Multi-node with separate filesystems

In addition to our run_on_main function, we have a parallel function run_once_per_node that runs on LOCAL_RANK=0, for setups where different nodes do not have access to the same filesystem so that checkpointing can be saved on all of the separate filesystems.

To apply this to checkpointing, we provide the convenience function:

speechbrain.utils.checkpoints.convert_torch_save_hooks_to_once_per_node()

If you call this, the saves should happen once on every node rather than only on a single process.

(DEPRECATED) Single-node multi-GPU training using Data Parallel

We strongly recommend AGAINST using DataParallel, even for single-node setups! Use DistributedDataParallel instead. We no longer provide support for DataParallel. Future PyTorch versions may even remove DataParallel altogether.

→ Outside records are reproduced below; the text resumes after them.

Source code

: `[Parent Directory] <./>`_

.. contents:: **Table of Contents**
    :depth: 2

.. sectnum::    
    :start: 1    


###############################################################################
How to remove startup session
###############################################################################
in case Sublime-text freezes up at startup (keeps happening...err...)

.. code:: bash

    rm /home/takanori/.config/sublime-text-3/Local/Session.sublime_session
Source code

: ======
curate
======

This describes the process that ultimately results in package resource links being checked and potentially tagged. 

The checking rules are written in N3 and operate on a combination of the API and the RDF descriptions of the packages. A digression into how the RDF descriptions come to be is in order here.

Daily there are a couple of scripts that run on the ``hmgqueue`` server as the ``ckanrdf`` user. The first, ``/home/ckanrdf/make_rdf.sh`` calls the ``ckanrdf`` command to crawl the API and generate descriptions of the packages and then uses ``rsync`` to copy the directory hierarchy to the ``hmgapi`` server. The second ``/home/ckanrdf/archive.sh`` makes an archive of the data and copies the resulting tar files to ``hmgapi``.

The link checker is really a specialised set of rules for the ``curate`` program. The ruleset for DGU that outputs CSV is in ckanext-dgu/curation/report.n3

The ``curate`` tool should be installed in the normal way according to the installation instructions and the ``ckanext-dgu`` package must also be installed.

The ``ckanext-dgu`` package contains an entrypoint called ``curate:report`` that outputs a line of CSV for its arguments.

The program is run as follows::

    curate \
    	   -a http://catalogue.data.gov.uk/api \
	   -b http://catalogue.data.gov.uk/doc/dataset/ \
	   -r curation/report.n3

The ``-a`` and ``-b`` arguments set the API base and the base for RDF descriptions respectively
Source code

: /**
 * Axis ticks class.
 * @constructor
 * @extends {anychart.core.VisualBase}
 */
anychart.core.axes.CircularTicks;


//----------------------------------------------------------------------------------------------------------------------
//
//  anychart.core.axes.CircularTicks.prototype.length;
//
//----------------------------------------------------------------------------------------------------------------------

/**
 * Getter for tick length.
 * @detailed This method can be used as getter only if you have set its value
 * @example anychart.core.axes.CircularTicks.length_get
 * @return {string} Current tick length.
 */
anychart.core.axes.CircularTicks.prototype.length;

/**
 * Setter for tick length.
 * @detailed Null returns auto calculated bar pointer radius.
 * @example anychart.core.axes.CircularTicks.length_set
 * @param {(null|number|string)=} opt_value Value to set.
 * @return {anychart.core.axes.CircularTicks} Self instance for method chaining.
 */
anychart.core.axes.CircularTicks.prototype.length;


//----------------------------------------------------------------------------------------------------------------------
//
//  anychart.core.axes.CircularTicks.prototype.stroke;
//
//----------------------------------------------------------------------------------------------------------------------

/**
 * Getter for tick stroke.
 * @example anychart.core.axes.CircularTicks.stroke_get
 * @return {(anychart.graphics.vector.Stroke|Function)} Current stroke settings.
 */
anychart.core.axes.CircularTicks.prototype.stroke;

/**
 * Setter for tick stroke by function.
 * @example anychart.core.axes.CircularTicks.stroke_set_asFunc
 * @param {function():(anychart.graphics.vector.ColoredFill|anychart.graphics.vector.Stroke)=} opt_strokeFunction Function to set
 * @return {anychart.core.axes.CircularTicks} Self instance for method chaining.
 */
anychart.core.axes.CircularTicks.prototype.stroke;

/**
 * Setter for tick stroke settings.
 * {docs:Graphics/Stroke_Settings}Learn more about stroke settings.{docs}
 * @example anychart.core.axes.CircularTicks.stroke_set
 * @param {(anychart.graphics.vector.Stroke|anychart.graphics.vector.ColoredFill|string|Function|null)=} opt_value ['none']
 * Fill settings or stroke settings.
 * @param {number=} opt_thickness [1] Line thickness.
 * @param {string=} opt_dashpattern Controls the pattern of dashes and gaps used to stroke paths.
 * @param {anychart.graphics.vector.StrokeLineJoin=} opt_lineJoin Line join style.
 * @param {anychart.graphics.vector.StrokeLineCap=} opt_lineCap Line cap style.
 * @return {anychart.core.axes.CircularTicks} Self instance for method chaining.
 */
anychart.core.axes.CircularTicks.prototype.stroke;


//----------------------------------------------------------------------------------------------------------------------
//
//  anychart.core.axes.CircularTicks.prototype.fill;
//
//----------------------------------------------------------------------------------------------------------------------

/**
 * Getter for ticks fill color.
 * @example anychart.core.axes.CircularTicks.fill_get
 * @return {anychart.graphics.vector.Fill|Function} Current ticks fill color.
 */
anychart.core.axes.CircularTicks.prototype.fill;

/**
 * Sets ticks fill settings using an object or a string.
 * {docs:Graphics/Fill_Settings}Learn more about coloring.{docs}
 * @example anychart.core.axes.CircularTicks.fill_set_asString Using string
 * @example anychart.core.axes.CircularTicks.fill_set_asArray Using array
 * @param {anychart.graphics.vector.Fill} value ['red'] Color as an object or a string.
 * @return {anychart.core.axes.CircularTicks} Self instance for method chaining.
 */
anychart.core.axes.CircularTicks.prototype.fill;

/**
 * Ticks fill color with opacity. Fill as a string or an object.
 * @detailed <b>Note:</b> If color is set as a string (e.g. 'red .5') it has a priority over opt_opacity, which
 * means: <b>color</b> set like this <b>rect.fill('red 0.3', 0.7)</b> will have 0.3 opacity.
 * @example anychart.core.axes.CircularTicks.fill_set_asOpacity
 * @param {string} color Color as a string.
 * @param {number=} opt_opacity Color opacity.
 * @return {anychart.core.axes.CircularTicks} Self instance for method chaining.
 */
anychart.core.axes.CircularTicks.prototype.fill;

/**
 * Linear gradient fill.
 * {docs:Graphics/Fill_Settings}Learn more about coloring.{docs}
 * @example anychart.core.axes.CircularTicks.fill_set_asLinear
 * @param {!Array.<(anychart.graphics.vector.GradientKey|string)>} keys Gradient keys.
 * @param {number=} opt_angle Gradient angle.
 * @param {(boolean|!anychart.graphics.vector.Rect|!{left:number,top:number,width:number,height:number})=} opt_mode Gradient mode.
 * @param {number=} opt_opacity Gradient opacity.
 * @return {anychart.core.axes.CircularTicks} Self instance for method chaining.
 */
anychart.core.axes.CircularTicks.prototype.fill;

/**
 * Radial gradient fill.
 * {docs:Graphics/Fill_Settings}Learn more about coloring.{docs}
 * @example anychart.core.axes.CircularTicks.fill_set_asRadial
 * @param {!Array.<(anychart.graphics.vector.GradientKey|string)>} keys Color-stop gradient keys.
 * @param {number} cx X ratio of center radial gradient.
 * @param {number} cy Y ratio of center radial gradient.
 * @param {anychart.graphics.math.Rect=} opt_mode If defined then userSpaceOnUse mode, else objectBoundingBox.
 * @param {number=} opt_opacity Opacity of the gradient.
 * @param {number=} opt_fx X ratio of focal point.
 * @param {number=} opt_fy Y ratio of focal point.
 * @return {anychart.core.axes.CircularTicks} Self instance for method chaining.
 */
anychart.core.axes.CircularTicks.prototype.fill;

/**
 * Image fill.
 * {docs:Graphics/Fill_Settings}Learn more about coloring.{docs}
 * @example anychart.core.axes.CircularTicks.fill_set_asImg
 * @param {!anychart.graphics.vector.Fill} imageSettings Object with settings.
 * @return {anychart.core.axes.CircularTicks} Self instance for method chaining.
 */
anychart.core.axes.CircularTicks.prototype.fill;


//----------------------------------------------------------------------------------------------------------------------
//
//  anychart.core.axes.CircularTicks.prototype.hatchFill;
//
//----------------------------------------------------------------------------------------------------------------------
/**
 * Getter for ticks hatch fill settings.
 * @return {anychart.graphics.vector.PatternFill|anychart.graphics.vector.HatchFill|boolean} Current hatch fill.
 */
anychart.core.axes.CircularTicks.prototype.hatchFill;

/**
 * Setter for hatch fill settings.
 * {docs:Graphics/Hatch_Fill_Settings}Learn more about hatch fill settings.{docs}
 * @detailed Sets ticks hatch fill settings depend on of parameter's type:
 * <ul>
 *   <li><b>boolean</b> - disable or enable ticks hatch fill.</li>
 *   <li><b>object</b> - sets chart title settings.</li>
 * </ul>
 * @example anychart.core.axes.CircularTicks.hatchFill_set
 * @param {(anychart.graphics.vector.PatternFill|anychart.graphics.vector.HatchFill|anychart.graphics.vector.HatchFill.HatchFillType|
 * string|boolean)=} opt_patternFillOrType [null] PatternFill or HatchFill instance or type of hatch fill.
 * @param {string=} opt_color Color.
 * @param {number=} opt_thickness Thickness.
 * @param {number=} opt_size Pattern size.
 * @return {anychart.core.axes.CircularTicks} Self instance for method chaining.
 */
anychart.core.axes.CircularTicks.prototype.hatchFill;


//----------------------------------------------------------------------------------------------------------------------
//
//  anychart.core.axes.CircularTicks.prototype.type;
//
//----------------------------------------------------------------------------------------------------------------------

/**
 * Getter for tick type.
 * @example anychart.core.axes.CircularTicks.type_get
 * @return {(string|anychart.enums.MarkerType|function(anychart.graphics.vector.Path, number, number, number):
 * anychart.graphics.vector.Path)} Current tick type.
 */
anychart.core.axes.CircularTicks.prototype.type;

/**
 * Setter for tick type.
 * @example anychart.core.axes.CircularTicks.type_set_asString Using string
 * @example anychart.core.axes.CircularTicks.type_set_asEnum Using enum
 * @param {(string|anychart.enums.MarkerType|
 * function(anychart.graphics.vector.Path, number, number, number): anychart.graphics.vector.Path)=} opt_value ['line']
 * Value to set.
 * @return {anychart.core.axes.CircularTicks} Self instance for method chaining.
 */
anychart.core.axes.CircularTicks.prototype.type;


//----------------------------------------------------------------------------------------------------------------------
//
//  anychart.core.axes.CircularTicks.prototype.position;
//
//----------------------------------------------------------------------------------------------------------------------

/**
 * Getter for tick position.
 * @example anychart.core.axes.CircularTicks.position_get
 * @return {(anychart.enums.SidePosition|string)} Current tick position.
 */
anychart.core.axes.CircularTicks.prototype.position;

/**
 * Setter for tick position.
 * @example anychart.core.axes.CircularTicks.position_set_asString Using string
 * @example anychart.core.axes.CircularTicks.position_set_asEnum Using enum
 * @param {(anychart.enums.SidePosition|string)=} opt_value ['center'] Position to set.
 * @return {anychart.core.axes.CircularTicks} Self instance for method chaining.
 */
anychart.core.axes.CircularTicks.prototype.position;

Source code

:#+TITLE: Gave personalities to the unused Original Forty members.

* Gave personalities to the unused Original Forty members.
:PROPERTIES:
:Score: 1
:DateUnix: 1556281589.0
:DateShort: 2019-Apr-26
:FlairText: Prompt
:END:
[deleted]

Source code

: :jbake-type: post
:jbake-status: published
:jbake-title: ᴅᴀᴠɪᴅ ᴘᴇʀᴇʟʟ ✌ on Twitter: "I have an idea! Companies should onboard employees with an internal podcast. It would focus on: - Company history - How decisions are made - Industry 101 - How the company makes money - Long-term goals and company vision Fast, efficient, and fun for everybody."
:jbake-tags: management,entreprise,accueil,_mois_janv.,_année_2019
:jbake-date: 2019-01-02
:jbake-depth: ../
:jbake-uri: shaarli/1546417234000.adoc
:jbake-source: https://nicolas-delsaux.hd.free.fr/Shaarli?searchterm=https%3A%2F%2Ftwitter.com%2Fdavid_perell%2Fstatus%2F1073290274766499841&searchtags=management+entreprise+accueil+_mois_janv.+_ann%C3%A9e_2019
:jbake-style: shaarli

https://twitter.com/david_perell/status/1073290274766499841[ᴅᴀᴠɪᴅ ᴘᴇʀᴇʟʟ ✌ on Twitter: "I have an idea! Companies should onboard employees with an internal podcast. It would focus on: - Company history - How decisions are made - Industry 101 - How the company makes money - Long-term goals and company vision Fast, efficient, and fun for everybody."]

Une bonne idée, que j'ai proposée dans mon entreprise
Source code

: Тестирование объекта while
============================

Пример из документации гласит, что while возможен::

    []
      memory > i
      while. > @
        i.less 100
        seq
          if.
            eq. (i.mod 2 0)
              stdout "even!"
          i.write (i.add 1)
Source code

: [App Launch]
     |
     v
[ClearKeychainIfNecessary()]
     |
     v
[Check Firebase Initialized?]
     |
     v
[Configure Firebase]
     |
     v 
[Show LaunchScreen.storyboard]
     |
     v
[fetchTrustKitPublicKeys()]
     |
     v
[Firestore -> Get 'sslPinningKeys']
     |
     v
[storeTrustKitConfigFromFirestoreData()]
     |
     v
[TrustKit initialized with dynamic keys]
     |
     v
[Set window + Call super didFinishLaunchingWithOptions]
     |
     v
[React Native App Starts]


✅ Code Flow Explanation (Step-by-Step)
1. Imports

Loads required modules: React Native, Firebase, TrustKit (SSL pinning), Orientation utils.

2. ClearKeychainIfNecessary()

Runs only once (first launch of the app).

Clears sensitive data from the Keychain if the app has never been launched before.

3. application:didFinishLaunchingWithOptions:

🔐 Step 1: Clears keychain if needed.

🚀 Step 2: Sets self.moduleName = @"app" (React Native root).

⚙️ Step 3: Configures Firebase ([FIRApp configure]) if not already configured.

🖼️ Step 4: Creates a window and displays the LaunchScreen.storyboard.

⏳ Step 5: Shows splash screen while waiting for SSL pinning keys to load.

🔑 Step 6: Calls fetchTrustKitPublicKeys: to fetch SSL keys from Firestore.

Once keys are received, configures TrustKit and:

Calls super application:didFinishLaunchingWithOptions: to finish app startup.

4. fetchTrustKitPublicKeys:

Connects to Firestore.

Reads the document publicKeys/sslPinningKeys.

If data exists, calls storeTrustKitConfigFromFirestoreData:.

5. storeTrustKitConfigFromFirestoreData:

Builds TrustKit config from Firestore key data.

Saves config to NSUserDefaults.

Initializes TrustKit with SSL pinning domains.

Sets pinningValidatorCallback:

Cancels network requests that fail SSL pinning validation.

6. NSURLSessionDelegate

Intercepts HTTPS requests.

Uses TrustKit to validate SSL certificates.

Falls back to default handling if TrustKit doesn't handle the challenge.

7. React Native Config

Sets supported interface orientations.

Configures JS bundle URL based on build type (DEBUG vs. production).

The common pattern for using multi-GPU training over a single machine with Data Parallel is:

cd recipes/<dataset>/<task>/
python experiment.py params.yaml --data_parallel_backend

If you want to use a specific set of GPU devices, consider using CUDA_VISIBLE_DEVICES as follow:

cd recipes/<dataset>/<task>/
CUDA_VISIBLE_DEVICES=1,5 python experiment.py params.yaml --data_parallel_backend

Important: the batch size for each GPU process will be: batch_size / Number of GPUs. So you should consider changing the batch_size value according to you need.